- **TASK REQUIREMENTS**:
Put every line of the entries below into a numbered list, omitting any blank lines.

Stored data entries

<<<<

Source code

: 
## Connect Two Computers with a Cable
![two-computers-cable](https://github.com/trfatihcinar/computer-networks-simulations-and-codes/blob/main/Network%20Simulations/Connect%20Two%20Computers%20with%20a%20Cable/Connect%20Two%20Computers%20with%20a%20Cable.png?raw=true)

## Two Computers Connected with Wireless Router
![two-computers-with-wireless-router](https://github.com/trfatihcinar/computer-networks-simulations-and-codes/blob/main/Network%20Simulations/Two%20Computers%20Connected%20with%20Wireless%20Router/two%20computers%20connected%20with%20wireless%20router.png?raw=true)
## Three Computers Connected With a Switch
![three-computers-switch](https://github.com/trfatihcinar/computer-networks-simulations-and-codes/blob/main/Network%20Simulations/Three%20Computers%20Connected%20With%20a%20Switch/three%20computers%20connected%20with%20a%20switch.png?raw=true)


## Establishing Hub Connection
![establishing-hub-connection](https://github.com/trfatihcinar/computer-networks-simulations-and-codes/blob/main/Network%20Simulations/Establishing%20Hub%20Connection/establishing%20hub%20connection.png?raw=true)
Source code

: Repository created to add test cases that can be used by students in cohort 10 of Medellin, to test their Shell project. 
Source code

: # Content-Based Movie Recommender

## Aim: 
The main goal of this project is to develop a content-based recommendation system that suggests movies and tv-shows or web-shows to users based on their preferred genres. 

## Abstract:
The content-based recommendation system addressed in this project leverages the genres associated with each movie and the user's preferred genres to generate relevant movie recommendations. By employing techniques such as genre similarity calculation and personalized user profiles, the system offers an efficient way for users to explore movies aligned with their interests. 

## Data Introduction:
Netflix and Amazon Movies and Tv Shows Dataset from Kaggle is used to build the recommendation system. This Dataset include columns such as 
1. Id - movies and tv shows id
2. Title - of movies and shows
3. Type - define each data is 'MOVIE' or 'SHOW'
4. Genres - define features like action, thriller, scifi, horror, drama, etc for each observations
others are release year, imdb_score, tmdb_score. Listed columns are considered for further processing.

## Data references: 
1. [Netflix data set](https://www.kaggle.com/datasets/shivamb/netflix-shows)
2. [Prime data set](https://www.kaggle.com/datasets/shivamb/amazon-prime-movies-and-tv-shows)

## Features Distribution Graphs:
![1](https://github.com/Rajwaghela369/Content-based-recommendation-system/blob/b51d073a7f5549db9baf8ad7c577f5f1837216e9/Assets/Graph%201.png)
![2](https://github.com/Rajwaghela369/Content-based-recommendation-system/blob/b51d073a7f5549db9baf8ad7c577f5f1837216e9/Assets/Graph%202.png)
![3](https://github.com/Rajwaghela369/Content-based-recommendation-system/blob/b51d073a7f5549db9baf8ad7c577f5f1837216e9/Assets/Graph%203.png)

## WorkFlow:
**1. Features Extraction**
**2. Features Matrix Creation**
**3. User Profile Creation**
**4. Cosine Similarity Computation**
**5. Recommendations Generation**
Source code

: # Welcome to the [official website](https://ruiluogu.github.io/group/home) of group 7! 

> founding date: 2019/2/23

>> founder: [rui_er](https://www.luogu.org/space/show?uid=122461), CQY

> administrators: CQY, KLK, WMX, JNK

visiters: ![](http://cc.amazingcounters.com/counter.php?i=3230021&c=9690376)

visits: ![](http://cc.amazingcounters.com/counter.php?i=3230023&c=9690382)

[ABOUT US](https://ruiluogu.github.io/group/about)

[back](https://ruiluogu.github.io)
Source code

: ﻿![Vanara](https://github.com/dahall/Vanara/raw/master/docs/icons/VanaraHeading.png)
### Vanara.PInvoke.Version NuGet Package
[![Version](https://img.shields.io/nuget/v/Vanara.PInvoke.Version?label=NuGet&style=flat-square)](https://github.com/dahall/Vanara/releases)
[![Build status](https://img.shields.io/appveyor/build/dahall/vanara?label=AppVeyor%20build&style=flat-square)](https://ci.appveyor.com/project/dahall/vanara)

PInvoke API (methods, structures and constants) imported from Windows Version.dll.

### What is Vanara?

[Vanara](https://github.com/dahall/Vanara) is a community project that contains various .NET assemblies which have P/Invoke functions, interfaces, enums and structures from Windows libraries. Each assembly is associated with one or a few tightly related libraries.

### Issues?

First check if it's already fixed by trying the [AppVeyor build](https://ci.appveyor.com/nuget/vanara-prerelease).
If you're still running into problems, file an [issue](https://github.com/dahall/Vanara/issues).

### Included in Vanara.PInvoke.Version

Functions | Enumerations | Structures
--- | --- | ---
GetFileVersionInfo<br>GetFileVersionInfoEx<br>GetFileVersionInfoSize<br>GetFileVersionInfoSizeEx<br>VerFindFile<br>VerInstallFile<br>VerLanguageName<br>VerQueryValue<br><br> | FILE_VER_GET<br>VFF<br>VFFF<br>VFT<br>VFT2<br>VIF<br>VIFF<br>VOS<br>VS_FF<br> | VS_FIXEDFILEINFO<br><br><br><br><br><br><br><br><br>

>>>>

- **TASK SOLUTION**:
1. Source code
2. : 
3. ## Connect Two Computers with a Cable
4. ![two-computers-cable](https://github.com/trfatihcinar/computer-networks-simulations-and-codes/blob/main/Network%20Simulations/Connect%20Two%20Computers%20with%20a%20Cable/Connect%20Two%20Computers%20with%20a%20Cable.png?raw=true)
5. ## Two Computers Connected with Wireless Router
6. ![two-computers-with-wireless-router](https://github.com/trfatihcinar/computer-networks-simulations-and-codes/blob/main/Network%20Simulations/Two%20Computers%20Connected%20with%20Wireless%20Router/two%20computers%20connected%20with%20wireless%20router.png?raw=true)
7. ## Three Computers Connected With a Switch
8. ![three-computers-switch](https://github.com/trfatihcinar/computer-networks-simulations-and-codes/blob/main/Network%20Simulations/Three%20Computers%20Connected%20With%20a%20Switch/three%20computers%20connected%20with%20a%20switch.png?raw=true)
9. ## Establishing Hub Connection
10. ![establishing-hub-connection](https://github.com/trfatihcinar/computer-networks-simulations-and-codes/blob/main/Network%20Simulations/Establishing%20Hub%20Connection/establishing%20hub%20connection.png?raw=true)
11. Source code
12. : Repository created to add test cases that can be used by students in cohort 10 of Medellin, to test their Shell project. 
13. Source code
14. : # Content-Based Movie Recommender
15. ## Aim: 
16. The main goal of this project is to develop a content-based recommendation system that suggests movies and tv-shows or web-shows to users based on their preferred genres. 
17. ## Abstract:
18. The content-based recommendation system addressed in this project leverages the genres associated with each movie and the user's preferred genres to generate relevant movie recommendations. By employing techniques such as genre similarity calculation and personalized user profiles, the system offers an efficient way for users to explore movies aligned with their interests. 
19. ## Data Introduction:
20. Netflix and Amazon Movies and Tv Shows Dataset from Kaggle is used to build the recommendation system. This Dataset include columns such as 
21. 1. Id - movies and tv shows id
22. 2. Title - of movies and shows
23. 3. Type - define each data is 'MOVIE' or 'SHOW'
24. 4. Genres - define features like action, thriller, scifi, horror, drama, etc for each observations
25. others are release year, imdb_score, tmdb_score. Listed columns are considered for further processing.
26. ## Data references: 
27. 1. [Netflix data set](https://www.kaggle.com/datasets/shivamb/netflix-shows)
28. 2. [Prime data set](https://www.kaggle.com/datasets/shivamb/amazon-prime-movies-and-tv-shows)
29. ## Features Distribution Graphs:
30. ![1](https://github.com/Rajwaghela369/Content-based-recommendation-system/blob/b51d073a7f5549db9baf8ad7c577f5f1837216e9/Assets/Graph%201.png)
31. ![2](https://github.com/Rajwaghela369/Content-based-recommendation-system/blob/b51d073a7f5549db9baf8ad7c577f5f1837216e9/Assets/Graph%202.png)
32. ![3](https://github.com/Rajwaghela369/Content-based-recommendation-system/blob/b51d073a7f5549db9baf8ad7c577f5f1837216e9/Assets/Graph%203.png)
33. ## WorkFlow:
34. **1. Features Extraction**
35. **2. Features Matrix Creation**
36. **3. User Profile Creation**
37. **4. Cosine Similarity Computation**
38. **5. Recommendations Generation**
39. Source code
40. : # Welcome to the [official website](https://ruiluogu.github.io/group/home) of group 7! 
41. > founding date: 2019/2/23
42. >> founder: [rui_er](https://www.luogu.org/space/show?uid=122461), CQY
43. > administrators: CQY, KLK, WMX, JNK
44. visiters: ![](http://cc.amazingcounters.com/counter.php?i=3230021&c=9690376)
45. visits: ![](http://cc.amazingcounters.com/counter.php?i=3230023&c=9690382)
46. [ABOUT US](https://ruiluogu.github.io/group/about)
47. [back](https://ruiluogu.github.io)
48. Source code
49. : ﻿![Vanara](https://github.com/dahall/Vanara/raw/master/docs/icons/VanaraHeading.png)
50. ### Vanara.PInvoke.Version NuGet Package
51. [![Version](https://img.shields.io/nuget/v/Vanara.PInvoke.Version?label=NuGet&style=flat-square)](https://github.com/dahall/Vanara/releases)
52. [![Build status](https://img.shields.io/appveyor/build/dahall/vanara?label=AppVeyor%20build&style=flat-square)](https://ci.appveyor.com/project/dahall/vanara)
53. PInvoke API (methods, structures and constants) imported from Windows Version.dll.
54. ### What is Vanara?
55. [Vanara](https://github.com/dahall/Vanara) is a community project that contains various .NET assemblies which have P/Invoke functions, interfaces, enums and structures from Windows libraries. Each assembly is associated with one or a few tightly related libraries.
56. ### Issues?
57. First check if it's already fixed by trying the [AppVeyor build](https://ci.appveyor.com/nuget/vanara-prerelease).
58. If you're still running into problems, file an [issue](https://github.com/dahall/Vanara/issues).
59. ### Included in Vanara.PInvoke.Version
60. Functions | Enumerations | Structures
61. --- | --- | ---
62. GetFileVersionInfo<br>GetFileVersionInfoEx<br>GetFileVersionInfoSize<br>GetFileVersionInfoSizeEx<br>VerFindFile<br>VerInstallFile<br>VerLanguageName<br>VerQueryValue<br><br> | FILE_VER_GET<br>VFF<br>VFFF<br>VFT<br>VFT2<br>VIF<br>VIFF<br>VOS<br>VS_FF<br> | VS_FIXEDFILEINFO<br><br><br><br><br><br><br><br><br>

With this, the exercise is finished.